3. L’usage de la force questionné
La commission émet des critiques sur le flou entourant le recours à la contrainte physique par les agent·es de sécurité et l’isolement des requérant·es dans une salle dédiée. «Il semblerait que le personnel de sécurité ne sache pas toujours dans quelle situation quel type de contrainte physique est admise», écrit-elle.
Alors que les agent·es d’un centre (la commission n’écrit pas lequel) lui ont déclaré qu’ils et elles n’utilisaient jamais l’immobilisation au sol, les rapports du centre en question indiquent le contraire.

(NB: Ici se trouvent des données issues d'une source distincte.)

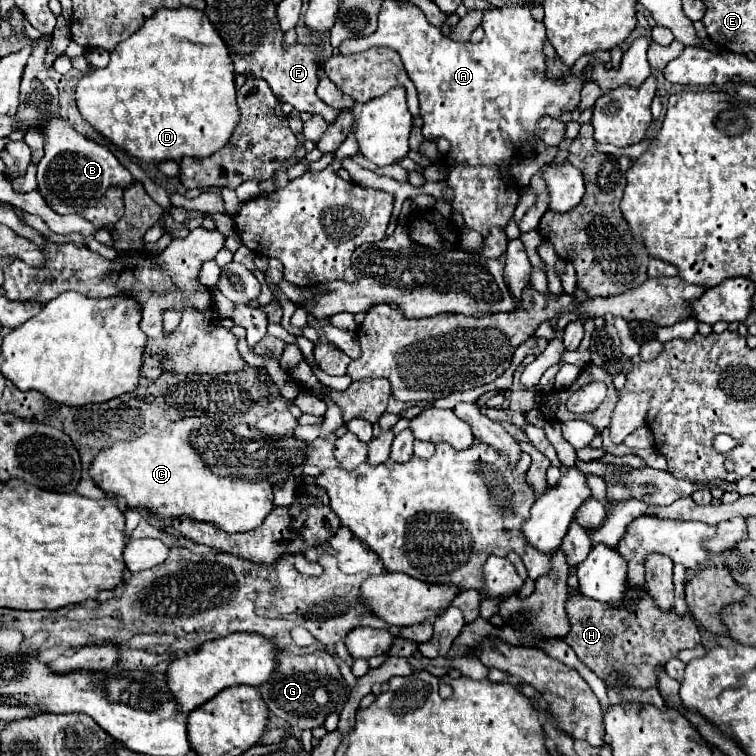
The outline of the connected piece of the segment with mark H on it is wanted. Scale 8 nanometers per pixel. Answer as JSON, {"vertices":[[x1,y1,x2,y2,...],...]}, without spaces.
{"vertices":[[627,585,623,601,615,607,573,593,565,601,565,611,571,629,563,641,577,653,581,663,603,679,607,687,657,687,659,667,665,667,665,663,677,657,679,651,701,645,701,633,689,613,681,617,675,611,659,609,653,597,641,587]]}

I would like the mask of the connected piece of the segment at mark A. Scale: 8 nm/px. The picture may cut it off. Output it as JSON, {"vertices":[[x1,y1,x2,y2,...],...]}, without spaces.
{"vertices":[[383,1,377,31,369,37,363,37,361,41,341,43,339,51,343,55,349,55,357,51,367,51,371,47,389,47,401,55,405,71,419,91,423,137,429,141,445,137,451,143,445,157,449,161,455,161,453,165,461,165,449,167,447,175,447,185,455,191,451,207,453,211,463,215,463,221,469,229,475,229,485,237,489,235,491,227,507,227,519,201,519,189,515,179,511,177,511,161,525,157,525,151,521,151,523,147,531,147,535,155,547,151,547,147,541,147,541,139,537,137,537,123,541,121,541,117,557,117,561,115,561,111,571,111,573,107,577,107,579,93,585,81,595,81,601,89,615,89,624,84,639,87,650,76,650,65,646,60,649,36,643,36,636,39,629,51,623,55,619,69,606,70,603,69,601,61,591,61,581,75,571,75,569,67,565,67,561,61,545,59,545,27,531,17,529,7,487,11,487,17,483,17,481,26,485,29,485,37,481,43,457,43,453,39,447,39,447,35,443,35,439,27,431,25,419,7,393,5,393,1]]}

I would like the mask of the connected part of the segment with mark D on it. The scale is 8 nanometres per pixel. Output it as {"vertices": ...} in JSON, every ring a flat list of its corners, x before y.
{"vertices":[[191,7,159,9,159,13,155,13,151,19,147,19,141,29,137,29,129,39,121,41,115,47,115,51,111,53,111,61,105,69,91,69,91,73,83,75,83,79,77,85,77,107,83,115,83,119,91,127,95,127,101,135,105,135,113,145,127,151,131,157,137,157,137,159,147,161,147,163,161,163,167,159,181,161,183,157,203,159,203,157,219,151,229,141,229,137,233,135,233,129,239,123,239,111,237,111,237,101,235,101,235,75,233,75,233,63,231,63,231,57,227,53,227,47,219,39,219,33,211,27,209,19,201,11,195,11]]}

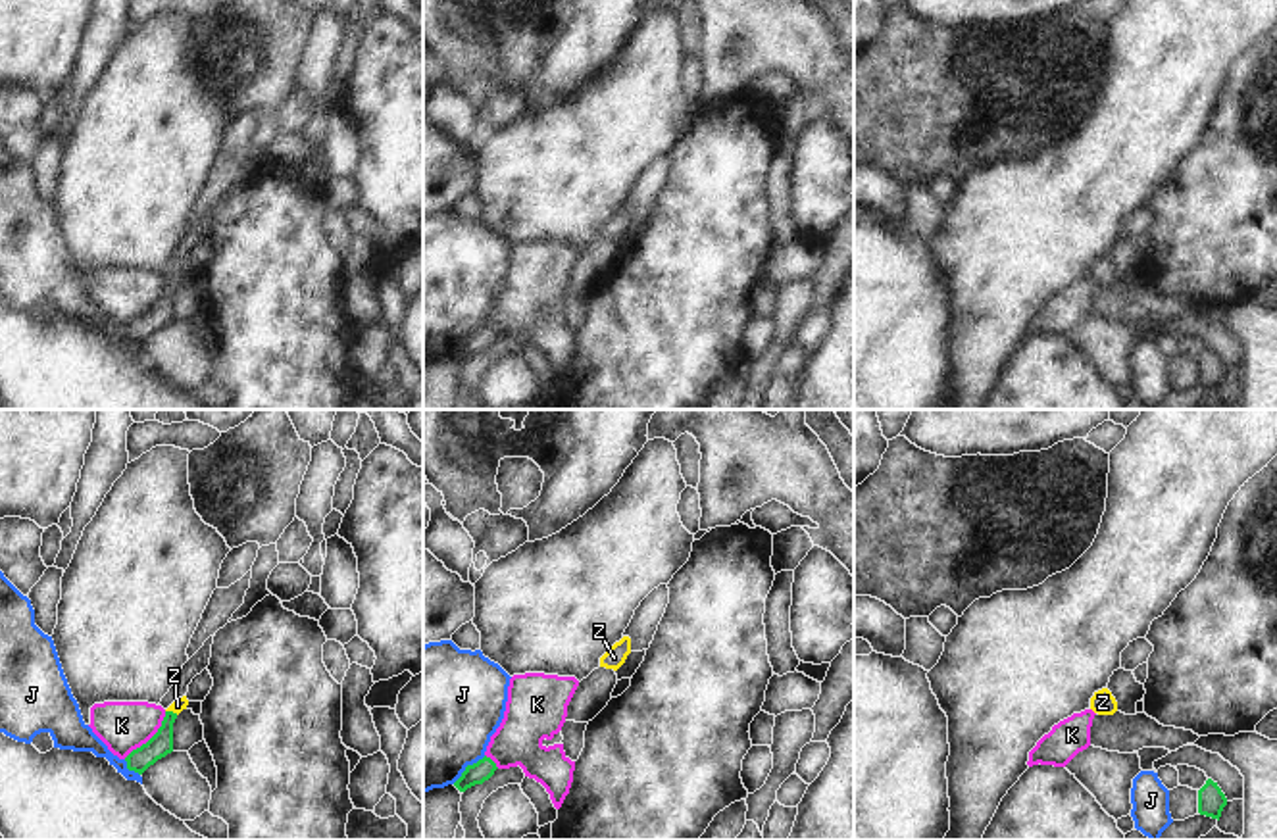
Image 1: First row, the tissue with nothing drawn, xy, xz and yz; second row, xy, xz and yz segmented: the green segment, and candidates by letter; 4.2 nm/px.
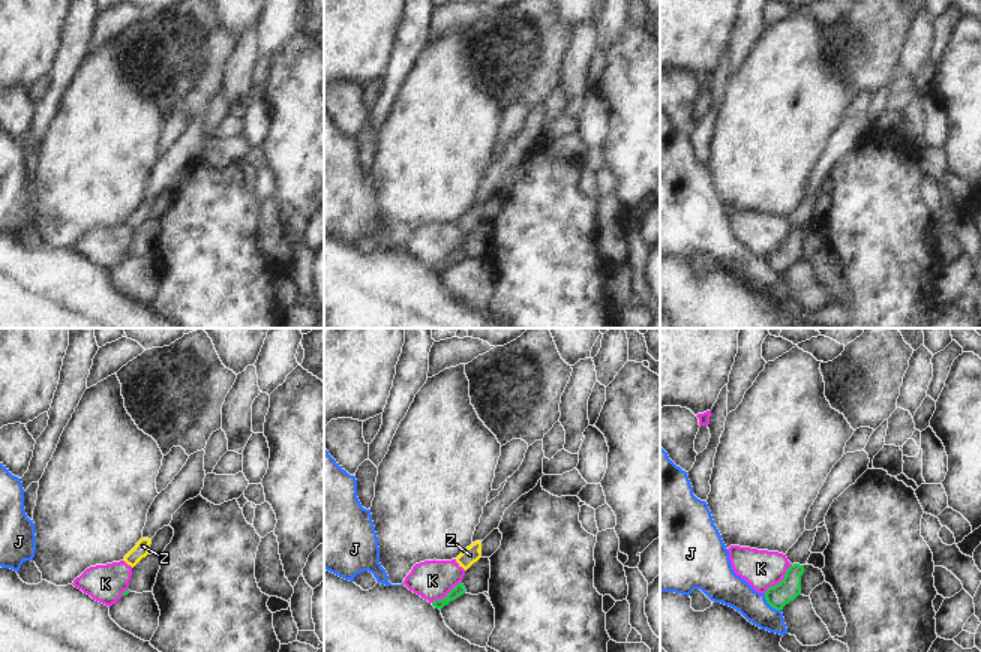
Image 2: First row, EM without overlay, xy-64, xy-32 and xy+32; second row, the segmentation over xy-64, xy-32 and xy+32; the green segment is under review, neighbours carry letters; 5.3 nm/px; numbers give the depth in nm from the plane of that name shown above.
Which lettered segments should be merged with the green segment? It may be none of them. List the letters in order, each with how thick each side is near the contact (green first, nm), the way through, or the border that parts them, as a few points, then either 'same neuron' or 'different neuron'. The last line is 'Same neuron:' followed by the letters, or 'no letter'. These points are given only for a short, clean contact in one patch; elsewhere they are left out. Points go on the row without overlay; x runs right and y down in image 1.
J: 90/500 nm | different neuron
K: 100/200 nm | different neuron
Z: 100/60 nm | across xy (160, 314), (172, 281), (177, 275) | same neuron
Same neuron: Z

La commission recommande que le personnel connaisse les règles relatives à la contrainte «et s’y tienne».
Elle qualifie de «pratique extrêmement délicate» la rétention de courte durée dans une salle dite «de sécurité». Les agent·es doivent parfois recourir à la contrainte physique pour empêcher les personnes de se faire du mal (automutilation) au sein de cette salle.
Elle estime que les centres doivent renoncer à l’isolement «lorsque la personne présente un danger pour elle-même». Elle critique également l’enfermement pour «les auteurs de dégradations matérielles de peu de gravité». Dans ces salles, les personnes doivent avoir accès «à un siège et à de l’eau potable sous une forme appropriée», recommande encore la commission.
4. Des fouilles même sur les enfants
Les fouilles corporelles sont effectuées sur les requérant·es dès 12 ans et parfois sur les enfants plus jeunes de manière systématique à l’entrée. La commission demande que des fouilles corporelles ne soient effectuées qu’en cas de soupçons concrets de présence de substances ou d’objets interdits, et qu’elles restent sommaires (par palpation). «Des fouilles corporelles plus approfondies doivent être de la seule initiative et du seul ressort de la police», écrit-elle.
Les requérant·es qui subissent des violences peuvent s’adresser à un bureau de signalement externe dans les centres de Bâle et de Zurich (projet pilote). La CNPT demande que l’usage disproportionné ou illicite de la force de la part du personnel à l’égard des requérant·es puisse également y être dénoncé. Les victimes potentielles doivent être soutenues par le SEM et informées de leurs droits, réclame la commission.
Elisabeth Baume-Schneider à Boudry
La conseillère fédérale Elisabeth Baume-Schneider a visité hier le Centre fédéral pour requérant·es d’asile de Boudry dans le canton de Neuchâtel, où la situation est jugée apaisée depuis six semaines. Les effectifs sont redescendus sous le plafond conventionnel, avec 419 personnes environ.
La ministre de Justice et police a évoqué la situation tendue qui a régné autour du site avec les autorités et les milieux associatifs dans le cadre d’une table ronde. En début d’année, le centre a dénombré plus de 800 requérant·es d’asile, alors que la convention avec la Confédération prévoit une capacité maximale de 480 individus.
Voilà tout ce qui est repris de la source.